After two years, the Harambee Festival made its return to the Tallahassee community on a sun-splashed Saturday. It included remarks by Florida A&M University President Larry Robinson, performances by FAMU’s gospel choir and Tallahassee Nights Live along with a host of food vendors and Black-owned businesses.
Since the start of the pandemic, small businesses have been affected directly and the Harambee Festival provided an opportunity for Black-owned vendors to make their return.
Owner of E&M Cakes, Eurica Burch, said her business dealt with almost insurmountable challenges during the peak of COVID as she struggled to keep a family legacy alive.
“At the start of the pandemic, we weren’t able to sell and let people know who we are which reserved us,” Burch said. “Because of COVID, we were no longer able to get up close and personal with our customers. We started this business off our Auntie Gloria Epp’s cupcake recipe and after she passed away, we decided to start a business of our own supporting her and her legacy.”
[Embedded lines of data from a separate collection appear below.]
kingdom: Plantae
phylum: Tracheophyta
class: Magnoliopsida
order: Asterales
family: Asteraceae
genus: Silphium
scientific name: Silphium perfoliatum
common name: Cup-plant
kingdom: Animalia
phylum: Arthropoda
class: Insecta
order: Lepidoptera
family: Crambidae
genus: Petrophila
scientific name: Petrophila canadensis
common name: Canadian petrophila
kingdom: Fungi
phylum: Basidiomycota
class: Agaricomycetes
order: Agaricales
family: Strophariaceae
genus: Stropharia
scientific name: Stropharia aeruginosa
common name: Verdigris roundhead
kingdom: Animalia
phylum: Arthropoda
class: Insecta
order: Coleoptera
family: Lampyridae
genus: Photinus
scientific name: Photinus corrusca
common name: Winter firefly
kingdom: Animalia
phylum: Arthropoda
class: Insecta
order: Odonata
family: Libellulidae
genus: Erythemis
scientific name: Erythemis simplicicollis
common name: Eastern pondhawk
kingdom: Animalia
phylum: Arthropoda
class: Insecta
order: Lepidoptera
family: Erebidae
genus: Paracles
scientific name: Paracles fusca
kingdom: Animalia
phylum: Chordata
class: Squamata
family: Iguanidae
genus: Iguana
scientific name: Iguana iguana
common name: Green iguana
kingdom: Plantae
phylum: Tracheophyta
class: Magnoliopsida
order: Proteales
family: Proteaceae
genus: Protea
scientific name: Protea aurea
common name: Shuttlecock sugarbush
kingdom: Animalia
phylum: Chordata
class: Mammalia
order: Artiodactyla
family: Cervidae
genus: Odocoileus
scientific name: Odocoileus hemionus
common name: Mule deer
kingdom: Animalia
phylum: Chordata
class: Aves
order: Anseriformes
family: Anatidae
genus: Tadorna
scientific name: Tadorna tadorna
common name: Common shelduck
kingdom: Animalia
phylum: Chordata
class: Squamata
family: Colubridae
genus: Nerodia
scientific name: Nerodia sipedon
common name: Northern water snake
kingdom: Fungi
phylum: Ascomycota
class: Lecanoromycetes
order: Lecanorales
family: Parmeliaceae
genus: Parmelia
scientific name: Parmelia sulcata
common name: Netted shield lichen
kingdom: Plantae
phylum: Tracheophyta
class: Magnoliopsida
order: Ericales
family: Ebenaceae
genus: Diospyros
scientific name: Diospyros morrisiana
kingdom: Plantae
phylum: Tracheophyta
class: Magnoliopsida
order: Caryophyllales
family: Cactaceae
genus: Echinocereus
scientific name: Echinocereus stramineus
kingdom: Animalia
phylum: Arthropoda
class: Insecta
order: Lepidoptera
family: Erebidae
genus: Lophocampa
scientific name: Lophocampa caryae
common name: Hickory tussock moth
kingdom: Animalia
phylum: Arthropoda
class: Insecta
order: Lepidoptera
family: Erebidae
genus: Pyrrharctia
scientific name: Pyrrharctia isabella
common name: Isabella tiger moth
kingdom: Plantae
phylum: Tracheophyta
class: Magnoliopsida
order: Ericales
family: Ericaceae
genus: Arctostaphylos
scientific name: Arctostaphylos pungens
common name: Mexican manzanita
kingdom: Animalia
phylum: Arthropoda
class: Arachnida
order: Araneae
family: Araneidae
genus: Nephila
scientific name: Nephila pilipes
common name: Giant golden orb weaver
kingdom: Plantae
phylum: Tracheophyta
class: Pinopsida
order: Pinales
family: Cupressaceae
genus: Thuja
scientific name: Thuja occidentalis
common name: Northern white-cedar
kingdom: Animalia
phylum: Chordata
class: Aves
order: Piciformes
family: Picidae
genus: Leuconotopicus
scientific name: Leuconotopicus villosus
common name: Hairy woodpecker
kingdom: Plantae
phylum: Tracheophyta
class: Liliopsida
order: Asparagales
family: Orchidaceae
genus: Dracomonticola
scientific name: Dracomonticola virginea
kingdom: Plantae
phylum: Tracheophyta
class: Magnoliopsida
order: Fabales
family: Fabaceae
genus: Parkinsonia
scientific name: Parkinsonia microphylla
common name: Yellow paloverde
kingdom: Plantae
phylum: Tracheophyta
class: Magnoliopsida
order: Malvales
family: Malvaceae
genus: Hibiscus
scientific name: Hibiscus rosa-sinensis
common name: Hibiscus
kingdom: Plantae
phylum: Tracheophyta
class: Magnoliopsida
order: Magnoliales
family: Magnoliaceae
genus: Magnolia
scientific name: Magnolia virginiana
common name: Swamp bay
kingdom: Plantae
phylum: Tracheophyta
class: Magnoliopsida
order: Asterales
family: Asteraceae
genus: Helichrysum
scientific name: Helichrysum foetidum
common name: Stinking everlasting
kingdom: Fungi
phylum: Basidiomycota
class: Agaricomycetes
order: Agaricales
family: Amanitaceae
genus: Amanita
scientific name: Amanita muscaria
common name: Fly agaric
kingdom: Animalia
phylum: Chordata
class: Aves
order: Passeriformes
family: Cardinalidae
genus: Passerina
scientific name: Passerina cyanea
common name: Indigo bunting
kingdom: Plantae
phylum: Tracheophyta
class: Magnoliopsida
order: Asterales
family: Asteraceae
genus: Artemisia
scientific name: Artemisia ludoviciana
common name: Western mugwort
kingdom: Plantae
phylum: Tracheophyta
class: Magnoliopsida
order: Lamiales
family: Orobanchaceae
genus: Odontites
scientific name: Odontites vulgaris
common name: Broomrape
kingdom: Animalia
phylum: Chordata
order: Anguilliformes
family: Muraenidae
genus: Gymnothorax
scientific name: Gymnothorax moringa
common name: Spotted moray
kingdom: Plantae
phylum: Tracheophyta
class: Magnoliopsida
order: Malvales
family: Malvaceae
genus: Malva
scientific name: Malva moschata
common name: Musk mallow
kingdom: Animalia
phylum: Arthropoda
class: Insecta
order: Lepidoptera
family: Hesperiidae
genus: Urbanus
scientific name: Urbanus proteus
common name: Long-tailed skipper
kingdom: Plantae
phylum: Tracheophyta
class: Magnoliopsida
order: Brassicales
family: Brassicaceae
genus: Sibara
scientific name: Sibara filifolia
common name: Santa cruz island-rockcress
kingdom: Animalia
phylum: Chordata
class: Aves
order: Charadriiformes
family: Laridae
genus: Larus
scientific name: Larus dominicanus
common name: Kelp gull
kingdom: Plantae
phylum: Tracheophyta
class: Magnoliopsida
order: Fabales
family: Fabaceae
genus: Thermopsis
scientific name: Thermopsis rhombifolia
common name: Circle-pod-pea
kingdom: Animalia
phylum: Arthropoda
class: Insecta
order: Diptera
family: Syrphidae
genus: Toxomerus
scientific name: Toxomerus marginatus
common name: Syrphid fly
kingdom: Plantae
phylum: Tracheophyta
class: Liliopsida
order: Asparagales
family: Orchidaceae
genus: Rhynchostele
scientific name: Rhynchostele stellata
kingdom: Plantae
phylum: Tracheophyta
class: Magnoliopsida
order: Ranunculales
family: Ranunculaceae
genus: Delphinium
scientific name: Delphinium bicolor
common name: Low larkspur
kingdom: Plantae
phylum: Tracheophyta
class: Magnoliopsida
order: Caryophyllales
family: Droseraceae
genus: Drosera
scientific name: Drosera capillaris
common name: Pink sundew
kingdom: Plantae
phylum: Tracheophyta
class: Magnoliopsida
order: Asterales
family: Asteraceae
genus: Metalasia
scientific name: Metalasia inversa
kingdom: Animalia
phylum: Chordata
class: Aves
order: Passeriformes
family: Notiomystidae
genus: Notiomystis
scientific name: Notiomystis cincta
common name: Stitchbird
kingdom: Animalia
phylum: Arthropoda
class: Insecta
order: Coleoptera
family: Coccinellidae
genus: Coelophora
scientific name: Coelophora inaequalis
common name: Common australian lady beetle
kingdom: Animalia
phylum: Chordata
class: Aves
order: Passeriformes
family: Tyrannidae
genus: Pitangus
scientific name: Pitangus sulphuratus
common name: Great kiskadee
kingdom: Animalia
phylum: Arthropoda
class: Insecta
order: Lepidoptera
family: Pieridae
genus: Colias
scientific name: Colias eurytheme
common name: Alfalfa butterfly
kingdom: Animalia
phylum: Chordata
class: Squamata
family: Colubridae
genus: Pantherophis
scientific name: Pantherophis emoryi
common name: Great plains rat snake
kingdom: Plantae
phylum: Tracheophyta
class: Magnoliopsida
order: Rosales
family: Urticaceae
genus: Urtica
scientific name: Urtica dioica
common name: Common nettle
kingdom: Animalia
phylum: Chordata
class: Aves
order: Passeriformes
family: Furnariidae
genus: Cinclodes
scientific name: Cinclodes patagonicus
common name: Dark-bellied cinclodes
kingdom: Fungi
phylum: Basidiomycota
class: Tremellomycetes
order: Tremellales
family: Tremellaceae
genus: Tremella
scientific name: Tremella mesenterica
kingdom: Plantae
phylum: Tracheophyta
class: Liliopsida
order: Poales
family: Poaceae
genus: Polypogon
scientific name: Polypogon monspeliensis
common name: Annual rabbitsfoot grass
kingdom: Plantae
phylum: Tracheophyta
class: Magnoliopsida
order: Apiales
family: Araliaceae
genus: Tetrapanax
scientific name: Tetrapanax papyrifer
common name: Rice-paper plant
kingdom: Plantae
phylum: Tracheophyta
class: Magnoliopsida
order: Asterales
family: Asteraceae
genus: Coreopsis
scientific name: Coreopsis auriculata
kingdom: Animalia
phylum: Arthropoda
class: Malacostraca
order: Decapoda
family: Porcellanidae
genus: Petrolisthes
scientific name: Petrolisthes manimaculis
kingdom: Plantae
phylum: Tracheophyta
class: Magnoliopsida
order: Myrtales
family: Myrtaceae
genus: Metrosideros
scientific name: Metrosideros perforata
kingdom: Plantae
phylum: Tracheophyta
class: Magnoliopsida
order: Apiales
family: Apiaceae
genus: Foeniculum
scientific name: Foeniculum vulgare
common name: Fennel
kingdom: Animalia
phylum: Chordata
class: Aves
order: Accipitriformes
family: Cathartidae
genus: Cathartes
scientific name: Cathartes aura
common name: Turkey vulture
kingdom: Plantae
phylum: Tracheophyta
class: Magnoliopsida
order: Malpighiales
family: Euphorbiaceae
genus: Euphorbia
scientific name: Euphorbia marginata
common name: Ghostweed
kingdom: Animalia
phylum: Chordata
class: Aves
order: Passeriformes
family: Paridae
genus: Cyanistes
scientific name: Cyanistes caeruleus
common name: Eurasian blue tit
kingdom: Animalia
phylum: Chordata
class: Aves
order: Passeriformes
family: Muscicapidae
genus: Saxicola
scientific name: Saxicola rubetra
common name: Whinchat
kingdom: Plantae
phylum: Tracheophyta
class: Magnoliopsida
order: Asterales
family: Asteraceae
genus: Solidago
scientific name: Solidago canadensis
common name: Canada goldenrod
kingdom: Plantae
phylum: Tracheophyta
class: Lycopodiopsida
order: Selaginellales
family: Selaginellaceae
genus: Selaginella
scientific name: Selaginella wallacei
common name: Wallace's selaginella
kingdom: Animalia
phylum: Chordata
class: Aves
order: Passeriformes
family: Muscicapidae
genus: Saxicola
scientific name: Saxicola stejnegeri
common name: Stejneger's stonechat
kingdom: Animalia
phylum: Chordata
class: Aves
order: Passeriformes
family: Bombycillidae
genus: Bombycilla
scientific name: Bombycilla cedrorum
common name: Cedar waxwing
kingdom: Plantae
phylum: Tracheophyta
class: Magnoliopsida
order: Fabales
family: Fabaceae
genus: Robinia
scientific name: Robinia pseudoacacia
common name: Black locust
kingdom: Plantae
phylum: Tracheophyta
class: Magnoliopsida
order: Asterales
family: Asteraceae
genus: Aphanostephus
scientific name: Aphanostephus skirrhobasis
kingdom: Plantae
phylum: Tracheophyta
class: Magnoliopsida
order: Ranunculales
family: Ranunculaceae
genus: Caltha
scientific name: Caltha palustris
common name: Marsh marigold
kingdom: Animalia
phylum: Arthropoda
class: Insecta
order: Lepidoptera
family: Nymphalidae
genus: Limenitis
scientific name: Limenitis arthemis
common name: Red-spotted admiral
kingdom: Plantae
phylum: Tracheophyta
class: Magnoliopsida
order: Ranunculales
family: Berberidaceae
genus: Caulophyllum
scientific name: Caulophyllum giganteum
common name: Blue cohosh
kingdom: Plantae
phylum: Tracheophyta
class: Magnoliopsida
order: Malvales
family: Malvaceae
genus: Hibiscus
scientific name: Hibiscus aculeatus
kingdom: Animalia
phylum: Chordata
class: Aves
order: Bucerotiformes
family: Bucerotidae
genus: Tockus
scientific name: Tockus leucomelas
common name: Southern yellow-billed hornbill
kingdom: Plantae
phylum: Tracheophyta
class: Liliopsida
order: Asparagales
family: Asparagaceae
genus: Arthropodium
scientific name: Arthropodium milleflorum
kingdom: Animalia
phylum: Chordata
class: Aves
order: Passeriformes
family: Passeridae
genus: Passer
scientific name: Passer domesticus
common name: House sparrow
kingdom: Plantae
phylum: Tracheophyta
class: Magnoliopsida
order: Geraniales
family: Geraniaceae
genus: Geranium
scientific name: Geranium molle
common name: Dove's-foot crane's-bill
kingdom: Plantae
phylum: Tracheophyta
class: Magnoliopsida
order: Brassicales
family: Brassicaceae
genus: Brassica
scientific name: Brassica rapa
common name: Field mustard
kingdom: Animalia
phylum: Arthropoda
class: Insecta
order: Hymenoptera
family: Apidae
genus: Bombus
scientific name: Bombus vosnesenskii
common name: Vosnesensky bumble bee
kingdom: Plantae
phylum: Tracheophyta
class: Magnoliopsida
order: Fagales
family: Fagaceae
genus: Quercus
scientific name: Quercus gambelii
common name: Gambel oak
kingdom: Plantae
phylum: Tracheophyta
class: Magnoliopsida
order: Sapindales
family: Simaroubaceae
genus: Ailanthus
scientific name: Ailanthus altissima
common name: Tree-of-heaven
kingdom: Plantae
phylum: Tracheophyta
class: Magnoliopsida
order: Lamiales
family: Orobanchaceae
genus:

On the other hand, some Black-owned businesses capitalized on the pandemic’s limitations.
Roni Graham owns Kultumie Jewelry and has been in business for about two years, opening just after the start of the COVID-19 outbreak. She explained the positives the pandemic has provided for her business and how the Harambee Festival is bringing the right amount of exposure.
“I think it’s made a great impact on my business just because people are so excited to actually get back out and shop again,” Graham said. “COVID-19 really helped my business with getting orders since my items could be purchased online. I know a lot of people were not able to do in-person shopping, but the festival being outdoors has really helped because people can be comfortable wearing their masks.”
Candle maker and owner of Scented Melodies, Djanet Cannady, said she appreciates the Harambee Festival and she encourages anyone thinking about starting their own business.
“I feel like every time we have something of this caliber at Cascades everybody just comes out and supports one another,” Cannady said. “I just feel like this is probably one of the best things that we’ve done since the Juneteenth Festival, and I hope that the community keeps showing out every year to keep the spirit alive. To anyone that thinks they want to start a business or has a business; keep going, keep pushing, and don’t ever give up.Your time is coming.”
The Harambee Festival put an exclamation point on the end of Black History Month.